### JOB
Note every line in the entries that contains the string "dire", and copy it.

*** DATA TO USE ***

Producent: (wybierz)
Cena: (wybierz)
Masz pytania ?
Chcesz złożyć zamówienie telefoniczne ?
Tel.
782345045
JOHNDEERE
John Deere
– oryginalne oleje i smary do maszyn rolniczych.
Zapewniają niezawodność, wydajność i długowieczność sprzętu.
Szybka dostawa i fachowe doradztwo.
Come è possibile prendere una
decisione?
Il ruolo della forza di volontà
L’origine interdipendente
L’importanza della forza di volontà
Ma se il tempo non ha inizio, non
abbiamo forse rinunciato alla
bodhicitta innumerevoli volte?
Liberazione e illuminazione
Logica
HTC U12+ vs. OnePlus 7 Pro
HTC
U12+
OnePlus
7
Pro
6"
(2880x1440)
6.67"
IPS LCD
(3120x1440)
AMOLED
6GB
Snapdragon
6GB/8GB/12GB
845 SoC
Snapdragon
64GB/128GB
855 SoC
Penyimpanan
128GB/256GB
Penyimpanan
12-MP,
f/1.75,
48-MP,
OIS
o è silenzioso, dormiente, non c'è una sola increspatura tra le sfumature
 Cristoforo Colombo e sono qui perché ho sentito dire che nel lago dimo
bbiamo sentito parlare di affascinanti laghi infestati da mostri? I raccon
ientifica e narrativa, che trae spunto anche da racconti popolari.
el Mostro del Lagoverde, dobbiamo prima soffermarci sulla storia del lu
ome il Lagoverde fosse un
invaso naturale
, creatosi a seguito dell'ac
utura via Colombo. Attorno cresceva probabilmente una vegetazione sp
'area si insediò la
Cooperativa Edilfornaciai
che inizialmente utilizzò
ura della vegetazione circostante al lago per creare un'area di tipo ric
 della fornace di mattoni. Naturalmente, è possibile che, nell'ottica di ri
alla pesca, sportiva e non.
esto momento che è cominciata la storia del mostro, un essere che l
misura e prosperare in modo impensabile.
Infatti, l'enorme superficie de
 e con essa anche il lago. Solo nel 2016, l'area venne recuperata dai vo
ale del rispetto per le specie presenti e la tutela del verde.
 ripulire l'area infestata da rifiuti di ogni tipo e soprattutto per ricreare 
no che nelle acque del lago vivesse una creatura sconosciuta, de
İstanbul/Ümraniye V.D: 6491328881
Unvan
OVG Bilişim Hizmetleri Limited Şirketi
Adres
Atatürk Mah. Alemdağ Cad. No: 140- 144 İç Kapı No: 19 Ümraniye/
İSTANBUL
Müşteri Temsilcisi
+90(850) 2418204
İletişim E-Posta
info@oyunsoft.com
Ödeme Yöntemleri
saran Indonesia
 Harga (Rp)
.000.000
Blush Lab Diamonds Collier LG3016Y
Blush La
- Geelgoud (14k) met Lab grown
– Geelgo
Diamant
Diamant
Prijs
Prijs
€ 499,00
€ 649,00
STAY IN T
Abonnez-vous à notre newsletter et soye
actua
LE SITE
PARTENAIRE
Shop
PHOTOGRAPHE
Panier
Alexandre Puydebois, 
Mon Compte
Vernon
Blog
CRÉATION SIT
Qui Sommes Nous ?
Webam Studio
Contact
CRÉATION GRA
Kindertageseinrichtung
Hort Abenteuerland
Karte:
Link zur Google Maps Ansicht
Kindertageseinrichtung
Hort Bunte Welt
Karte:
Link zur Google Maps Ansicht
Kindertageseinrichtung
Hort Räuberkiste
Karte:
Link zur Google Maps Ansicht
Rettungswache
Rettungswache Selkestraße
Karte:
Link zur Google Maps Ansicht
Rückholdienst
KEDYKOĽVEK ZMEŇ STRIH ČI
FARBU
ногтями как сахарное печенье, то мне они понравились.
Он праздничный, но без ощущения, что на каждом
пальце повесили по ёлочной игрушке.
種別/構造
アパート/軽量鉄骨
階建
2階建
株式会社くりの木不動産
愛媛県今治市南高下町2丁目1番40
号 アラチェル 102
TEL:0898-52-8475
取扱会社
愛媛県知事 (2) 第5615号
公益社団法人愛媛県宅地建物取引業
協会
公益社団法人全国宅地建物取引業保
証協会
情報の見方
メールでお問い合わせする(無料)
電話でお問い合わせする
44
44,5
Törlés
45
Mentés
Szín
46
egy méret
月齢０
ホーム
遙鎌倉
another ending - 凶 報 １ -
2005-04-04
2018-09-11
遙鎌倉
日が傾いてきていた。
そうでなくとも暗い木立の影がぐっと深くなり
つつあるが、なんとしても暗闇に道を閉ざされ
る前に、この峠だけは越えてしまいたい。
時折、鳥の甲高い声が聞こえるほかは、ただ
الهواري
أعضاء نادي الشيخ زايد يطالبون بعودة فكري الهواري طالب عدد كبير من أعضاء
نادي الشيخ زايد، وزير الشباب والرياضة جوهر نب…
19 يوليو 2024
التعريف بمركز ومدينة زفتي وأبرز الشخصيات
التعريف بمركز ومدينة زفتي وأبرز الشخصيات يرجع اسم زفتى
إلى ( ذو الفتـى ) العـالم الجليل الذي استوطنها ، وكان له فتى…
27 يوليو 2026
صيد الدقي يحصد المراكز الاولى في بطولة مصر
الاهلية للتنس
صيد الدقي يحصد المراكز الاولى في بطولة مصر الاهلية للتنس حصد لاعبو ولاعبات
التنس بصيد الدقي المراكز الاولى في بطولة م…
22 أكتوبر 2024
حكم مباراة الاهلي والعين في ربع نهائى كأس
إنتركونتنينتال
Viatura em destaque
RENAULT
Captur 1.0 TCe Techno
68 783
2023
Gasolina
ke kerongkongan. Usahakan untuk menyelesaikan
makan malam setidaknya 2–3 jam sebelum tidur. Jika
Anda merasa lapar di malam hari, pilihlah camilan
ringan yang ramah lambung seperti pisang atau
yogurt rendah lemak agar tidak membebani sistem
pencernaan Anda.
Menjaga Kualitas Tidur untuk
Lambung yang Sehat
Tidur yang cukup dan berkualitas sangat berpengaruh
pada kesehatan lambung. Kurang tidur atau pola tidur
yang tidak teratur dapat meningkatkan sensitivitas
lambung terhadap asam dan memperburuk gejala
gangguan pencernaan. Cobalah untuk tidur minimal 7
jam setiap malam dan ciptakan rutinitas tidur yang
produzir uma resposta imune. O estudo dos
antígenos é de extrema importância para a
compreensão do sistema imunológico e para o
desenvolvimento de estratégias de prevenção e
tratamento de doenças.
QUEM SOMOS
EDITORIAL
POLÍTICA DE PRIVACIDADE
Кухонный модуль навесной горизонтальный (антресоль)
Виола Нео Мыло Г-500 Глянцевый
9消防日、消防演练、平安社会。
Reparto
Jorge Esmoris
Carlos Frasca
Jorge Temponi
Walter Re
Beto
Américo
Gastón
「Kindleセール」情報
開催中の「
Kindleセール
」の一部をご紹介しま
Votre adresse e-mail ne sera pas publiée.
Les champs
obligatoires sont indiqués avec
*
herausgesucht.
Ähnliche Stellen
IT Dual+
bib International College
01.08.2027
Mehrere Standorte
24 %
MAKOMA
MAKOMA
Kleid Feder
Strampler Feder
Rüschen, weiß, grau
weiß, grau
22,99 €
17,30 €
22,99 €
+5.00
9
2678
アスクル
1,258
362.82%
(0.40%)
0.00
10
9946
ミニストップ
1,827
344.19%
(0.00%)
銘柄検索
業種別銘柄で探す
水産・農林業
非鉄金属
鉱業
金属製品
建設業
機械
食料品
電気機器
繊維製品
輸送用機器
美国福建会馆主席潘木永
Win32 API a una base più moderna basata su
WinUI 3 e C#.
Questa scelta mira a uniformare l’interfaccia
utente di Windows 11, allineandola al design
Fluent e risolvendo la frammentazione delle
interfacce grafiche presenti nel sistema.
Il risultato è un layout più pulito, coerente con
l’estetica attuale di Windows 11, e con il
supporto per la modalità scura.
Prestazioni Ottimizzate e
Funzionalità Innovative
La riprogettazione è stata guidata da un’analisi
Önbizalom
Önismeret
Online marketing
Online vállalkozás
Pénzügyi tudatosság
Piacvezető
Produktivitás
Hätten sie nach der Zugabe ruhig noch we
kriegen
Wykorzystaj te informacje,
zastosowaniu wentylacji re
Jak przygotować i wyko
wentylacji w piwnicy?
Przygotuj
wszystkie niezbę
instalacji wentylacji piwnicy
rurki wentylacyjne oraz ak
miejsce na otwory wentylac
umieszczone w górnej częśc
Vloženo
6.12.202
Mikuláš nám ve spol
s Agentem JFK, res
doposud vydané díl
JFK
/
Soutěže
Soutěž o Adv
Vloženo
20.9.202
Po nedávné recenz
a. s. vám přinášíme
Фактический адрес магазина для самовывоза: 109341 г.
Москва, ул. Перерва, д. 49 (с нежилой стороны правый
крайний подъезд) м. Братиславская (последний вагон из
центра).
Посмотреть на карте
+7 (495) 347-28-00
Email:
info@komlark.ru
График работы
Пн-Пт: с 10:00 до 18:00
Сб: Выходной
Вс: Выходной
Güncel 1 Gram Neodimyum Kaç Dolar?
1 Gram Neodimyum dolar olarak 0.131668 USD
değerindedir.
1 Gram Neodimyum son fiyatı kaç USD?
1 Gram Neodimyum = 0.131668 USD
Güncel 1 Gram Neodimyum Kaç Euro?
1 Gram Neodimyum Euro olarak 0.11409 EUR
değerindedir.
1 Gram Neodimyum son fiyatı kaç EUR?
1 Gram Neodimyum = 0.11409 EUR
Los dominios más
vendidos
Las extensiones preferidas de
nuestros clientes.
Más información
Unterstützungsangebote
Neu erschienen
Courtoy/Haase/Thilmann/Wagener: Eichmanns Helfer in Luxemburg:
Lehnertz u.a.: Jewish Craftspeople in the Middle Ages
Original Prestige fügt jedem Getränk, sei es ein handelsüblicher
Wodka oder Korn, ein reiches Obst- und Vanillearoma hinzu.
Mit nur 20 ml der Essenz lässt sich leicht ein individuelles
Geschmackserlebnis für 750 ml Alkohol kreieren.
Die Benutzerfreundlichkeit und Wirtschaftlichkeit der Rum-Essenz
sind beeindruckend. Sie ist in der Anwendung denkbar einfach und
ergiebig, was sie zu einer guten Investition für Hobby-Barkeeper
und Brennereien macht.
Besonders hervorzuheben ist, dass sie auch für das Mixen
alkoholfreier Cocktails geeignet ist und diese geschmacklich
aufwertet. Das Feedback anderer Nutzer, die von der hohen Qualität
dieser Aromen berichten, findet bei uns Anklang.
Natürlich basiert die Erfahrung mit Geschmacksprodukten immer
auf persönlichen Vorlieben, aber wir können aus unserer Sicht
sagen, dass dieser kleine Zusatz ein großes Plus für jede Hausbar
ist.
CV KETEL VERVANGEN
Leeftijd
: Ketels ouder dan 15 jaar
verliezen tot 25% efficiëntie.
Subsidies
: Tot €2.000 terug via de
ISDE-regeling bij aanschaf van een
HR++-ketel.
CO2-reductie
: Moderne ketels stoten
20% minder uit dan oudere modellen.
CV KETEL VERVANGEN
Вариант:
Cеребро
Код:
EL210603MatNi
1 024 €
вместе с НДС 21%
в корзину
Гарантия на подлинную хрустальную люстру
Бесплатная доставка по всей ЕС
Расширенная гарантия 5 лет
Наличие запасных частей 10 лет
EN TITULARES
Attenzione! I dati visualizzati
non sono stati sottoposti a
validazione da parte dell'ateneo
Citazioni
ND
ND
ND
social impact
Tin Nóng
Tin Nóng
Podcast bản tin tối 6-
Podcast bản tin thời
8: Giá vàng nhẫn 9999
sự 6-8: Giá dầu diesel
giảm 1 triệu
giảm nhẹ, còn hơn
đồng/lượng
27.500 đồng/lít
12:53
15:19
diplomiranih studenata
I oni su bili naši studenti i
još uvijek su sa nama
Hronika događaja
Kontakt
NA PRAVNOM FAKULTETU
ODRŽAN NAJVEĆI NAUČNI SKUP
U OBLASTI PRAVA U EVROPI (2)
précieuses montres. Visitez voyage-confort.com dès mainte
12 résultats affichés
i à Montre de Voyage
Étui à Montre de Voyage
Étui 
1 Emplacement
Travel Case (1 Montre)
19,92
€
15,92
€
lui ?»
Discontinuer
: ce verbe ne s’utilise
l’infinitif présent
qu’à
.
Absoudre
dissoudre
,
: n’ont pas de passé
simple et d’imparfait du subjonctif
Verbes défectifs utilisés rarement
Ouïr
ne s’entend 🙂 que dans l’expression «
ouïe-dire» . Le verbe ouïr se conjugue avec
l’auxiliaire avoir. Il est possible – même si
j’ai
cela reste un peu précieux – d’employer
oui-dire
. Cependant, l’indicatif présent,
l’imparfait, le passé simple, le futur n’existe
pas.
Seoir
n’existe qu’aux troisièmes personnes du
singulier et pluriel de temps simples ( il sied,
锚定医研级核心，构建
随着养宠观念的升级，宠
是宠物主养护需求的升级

*** End of DATA TO USE ***

### ANSWER TO THIS PROBLEM
 Cristoforo Colombo e sono qui perché ho sentito dire che nel lago dimo
ouïe-dire» . Le verbe ouïr se conjugue avec
oui-dire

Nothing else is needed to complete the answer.